A number of internationally recognized codes of ethics have been developed since World War II to ensure the protection of human participants in biomedical research. They include:
- The Nuremberg Code, 1947
- Declaration of Helsinki, 1964 (last updated in October 2000)
- The Belmont Report, 1979
- The CIOMS Guidelines, 1982 (last updated in 2002)
- Ethical Considerations in HIV Preventive Vaccine Research: UNAIDS Guidance Document, 2000
- Good Participatory Practice: Guidelines for Biomedical HIV Prevention Trials, revised: UNAIDS Guidance Document, 2011
All ethical guidelines for the protection of people in research have the three main principles of autonomy, beneficence and justice at their core:
Autonomy - respect for persons
"The voluntary consent of the human subject is absolutely essential. This means that the person involved should have legal capacity to give consent; should be so situated so as to be able to exercise free power of choice, without the intervention of any element of force, fraud, deceit, duress, over-reaching other ulterior form of constraint or coercion; and should have sufficient knowledge and comprehension of the elements of the subject matter involved as to enable him [or her] to make an understanding and enlightened decision." —The Nuremberg Code
Beneficence - benefits outweigh risks
"Biomedical research involving human subjects must conform to generally accepted scientific principles and should be based on adequately performed laboratory and animal experimentation and on a thorough knowledge of scientific literature." —Declaration of Helsinki
Justice – selection of participants is equitable
"The selection of research subjects needs to be scrutinized in order to determine whether some classes (e.g. welfare patients, particular racial and ethnic minorities, or groups confined to institutions) are being systematically selected simply because of their easy availability, their compromised position, or their manipulability, rather than for reasons directly related to the problem being studied." —The Belmont Report
How the HVTN addresses ethics
The HVTN works to address many ethical concerns that arise in HIV prevention research.

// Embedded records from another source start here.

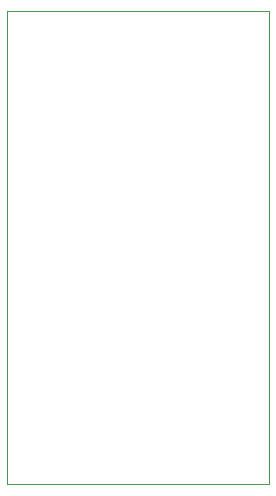
<source format=gbr>
G04 #@! TF.GenerationSoftware,KiCad,Pcbnew,5.1.6*
G04 #@! TF.CreationDate,2020-11-02T21:59:41+01:00*
G04 #@! TF.ProjectId,BL128128,424c3132-3831-4323-982e-6b696361645f,rev?*
G04 #@! TF.SameCoordinates,Original*
G04 #@! TF.FileFunction,Profile,NP*
%FSLAX46Y46*%
G04 Gerber Fmt 4.6, Leading zero omitted, Abs format (unit mm)*
G04 Created by KiCad (PCBNEW 5.1.6) date 2020-11-02 21:59:41*
%MOMM*%
%LPD*%
G01*
G04 APERTURE LIST*
G04 #@! TA.AperFunction,Profile*
%ADD10C,0.050000*%
G04 #@! TD*
G04 APERTURE END LIST*
D10*
X69200000Y-94000000D02*
X91400000Y-94000000D01*
X69200000Y-54000000D02*
X69200000Y-94000000D01*
X91400000Y-54000000D02*
X69200000Y-54000000D01*
X91400000Y-54000000D02*
X91400000Y-94000000D01*
M02*

</source>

Some of the things we do to address ethical concerns include:
- Conducting studies according to scientifically rigorous standards, such as Good Clinical Practice and Good Participatory Practice guidelines, and requiring external review by independent scientists.

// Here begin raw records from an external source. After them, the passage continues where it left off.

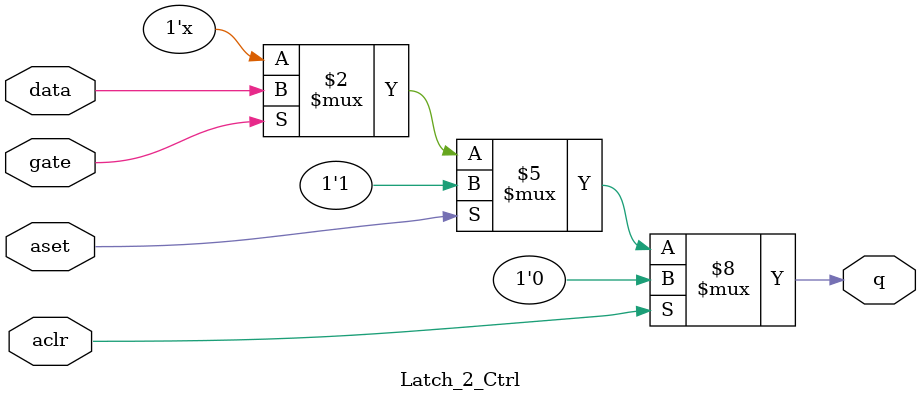
<source format=v>
module Latch_2_Ctrl(aset, data, gate, aclr, q);

parameter LAT_WIDTH = 1; // Default size of the latch
input aset, gate, aclr;
input [LAT_WIDTH-1:0] data;
output reg [LAT_WIDTH-1:0] q;

always @(*) begin

    if(aclr)begin
        q <= {LAT_WIDTH{1'b0}};
    end
    else if(aset)begin
        q <= {LAT_WIDTH{1'b1}};
    end
    else if(gate)begin
        q <= data;
    end
    
end

endmodule
</source>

- Ethics review of all studies by the appropriate regulatory agencies and Ethics Committees in every country where a study will be done.

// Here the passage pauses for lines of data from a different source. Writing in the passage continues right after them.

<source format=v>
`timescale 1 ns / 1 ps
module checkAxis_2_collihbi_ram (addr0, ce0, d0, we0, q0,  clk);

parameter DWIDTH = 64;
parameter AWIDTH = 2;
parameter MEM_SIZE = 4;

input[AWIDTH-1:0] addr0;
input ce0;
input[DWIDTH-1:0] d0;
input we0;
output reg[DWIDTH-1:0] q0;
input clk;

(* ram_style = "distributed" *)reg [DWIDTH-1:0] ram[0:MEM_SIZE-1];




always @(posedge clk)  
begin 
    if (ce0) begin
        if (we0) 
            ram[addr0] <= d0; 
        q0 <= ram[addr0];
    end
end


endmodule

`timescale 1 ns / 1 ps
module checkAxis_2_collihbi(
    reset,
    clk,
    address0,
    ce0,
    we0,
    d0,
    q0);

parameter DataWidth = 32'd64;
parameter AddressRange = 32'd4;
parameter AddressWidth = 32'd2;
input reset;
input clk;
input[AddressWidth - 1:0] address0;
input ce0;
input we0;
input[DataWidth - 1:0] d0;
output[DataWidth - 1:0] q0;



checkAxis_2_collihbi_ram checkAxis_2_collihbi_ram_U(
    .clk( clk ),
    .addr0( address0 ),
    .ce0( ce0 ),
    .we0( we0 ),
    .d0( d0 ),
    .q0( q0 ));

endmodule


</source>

- Incorporating the principles of autonomy, beneficence and justice into the design and conduct of all HVTN studies and all Network policies.
- Ensuring substantive community input into the planning, conduct, and follow-up of all HVTN research, as well as at the local level through community consultations with our research sites.
- Ensuring that all study participants receive state-of-the-art counseling about how to reduce their risks for HIV infection, including information about new HIV prevention technologies and how to access them.